LiveData is an observable data holder class. Unlike a regular observable, LiveData is lifecycle-aware, meaning it respects the lifecycle of other app components, such as activities, fragments, or services.

In a simple way, LiveData is basically a data holder and it is used to observe the changes of a particular view and then update the corresponding change.

So, LiveData is used to make the task of implementing ViewModel easier. The best part about LiveData is that the data will not be updated when your View is in the background and when the view will come in the foreground, then it will get the updated data only.

Difference between setValue() and postValue()

either you can update the data on the Main thread or you can update the data using the background thread. So, the use-case of setValue and postValue depends on these two situations only.

While using the Main thread to change the data, you should use the   setValue   method of the MutableLiveData class and while using the background thread to change the LiveData, you should use the   postValue   method of the MutableLiveData class.

So, the duty of the   postValue   method is to post or add a task to the main thread of the application whenever there is a change in the value. And the value will be updated whenever the main thread will be executed (여기서 mainthread가 실행될때 이부분이 중요한 부분). So, basically, it is requesting the main thread to set the new updated value and then notify the observers.

# [Provided material]
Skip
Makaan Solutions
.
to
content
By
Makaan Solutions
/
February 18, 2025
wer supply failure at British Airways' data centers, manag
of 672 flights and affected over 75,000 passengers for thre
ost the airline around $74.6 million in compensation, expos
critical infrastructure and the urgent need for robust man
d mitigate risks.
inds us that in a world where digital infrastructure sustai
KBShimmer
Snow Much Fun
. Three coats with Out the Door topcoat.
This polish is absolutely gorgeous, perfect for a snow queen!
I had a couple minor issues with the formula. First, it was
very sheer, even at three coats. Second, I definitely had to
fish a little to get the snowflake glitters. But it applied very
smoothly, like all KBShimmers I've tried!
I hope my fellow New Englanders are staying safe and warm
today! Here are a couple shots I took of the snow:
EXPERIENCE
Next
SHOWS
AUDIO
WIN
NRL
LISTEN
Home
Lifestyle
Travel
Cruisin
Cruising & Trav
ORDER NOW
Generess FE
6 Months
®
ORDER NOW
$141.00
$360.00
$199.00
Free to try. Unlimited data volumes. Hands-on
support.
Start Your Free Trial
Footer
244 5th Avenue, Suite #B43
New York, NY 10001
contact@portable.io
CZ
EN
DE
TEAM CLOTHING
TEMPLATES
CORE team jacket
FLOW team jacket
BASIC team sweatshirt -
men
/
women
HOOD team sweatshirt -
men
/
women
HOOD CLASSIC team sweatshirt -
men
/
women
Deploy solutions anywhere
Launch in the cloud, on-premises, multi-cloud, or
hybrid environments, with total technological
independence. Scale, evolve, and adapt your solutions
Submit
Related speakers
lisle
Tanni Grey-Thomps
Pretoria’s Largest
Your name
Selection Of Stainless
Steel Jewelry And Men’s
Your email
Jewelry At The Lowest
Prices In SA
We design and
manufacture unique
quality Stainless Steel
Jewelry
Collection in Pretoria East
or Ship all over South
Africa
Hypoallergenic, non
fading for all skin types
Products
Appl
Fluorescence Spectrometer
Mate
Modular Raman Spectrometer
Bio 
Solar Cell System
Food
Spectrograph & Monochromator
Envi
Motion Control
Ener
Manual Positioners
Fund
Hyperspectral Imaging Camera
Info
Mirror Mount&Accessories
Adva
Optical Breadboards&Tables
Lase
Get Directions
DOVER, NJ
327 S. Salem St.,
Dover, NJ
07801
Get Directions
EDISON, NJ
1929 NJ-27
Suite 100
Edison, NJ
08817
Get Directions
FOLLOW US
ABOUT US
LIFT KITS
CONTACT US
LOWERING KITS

# [Tasks]
(1) Reproduce the LiveData passage word for word, from "In a simple" to "two situations only.".
(2) Write the next part of the passage on LiveData, starting right after its final sentence.

# [Exercise responses]
(1)
In a simple way, LiveData is basically a data holder and it is used to observe the changes of a particular view and then update the corresponding change.

So, LiveData is used to make the task of implementing ViewModel easier. The best part about LiveData is that the data will not be updated when your View is in the background and when the view will come in the foreground, then it will get the updated data only.

Difference between setValue() and postValue()

either you can update the data on the Main thread or you can update the data using the background thread. So, the use-case of setValue and postValue depends on these two situations only.

(2)
While the setValue method is used to set the changed value from the main thread and if there are some live observers to it, then the updated value will also be sent to those observers as well. This setValue method must be called from the main thread.

So, here are some of the points that you must think before using setValue and postValue:

  • If you are working on the main thread, then both setValue and postValue will work in the same manner i.e. they will update the value and notify the observers.
  • If working in some background thread, then you can’t use setValue. You have to use postValue here with some observer. But the interesting thing about postValue is that the value will be change immediately but the notification that is to be sent to observers will be scheduled to execute on the main thread via the event loop with the handler.

Let’s take an example,

// setValue
liveData.setValue("someNewData")
liveData.setValue("againNewData")

// postValue
liveData.postValue("someNewData")
liveData.postValue("againNewData")

In the above example, the setValue is called from the main thread and the postValue is called from some background thread.

Since the setValue is called twice, so the value will be updated twice and the observers will receive the notification regarding the updated data twice.

But for postValue, the value will be updated twice and the number of times the observers will receive the notification depends on the execution of the main thread. For example, if the postValue is called 4 times before the execution of the main thread, then the observer will receive the notification only once and that too with the latest updated data because the notification to be sent is scheduled to be executed on the main thread. So, if you are calling the postValue method a number of times before the execution of the main thread, then the value that is passed lastly i.e. the latest value will be dispatched to the main thread and rest of the values will be discarded.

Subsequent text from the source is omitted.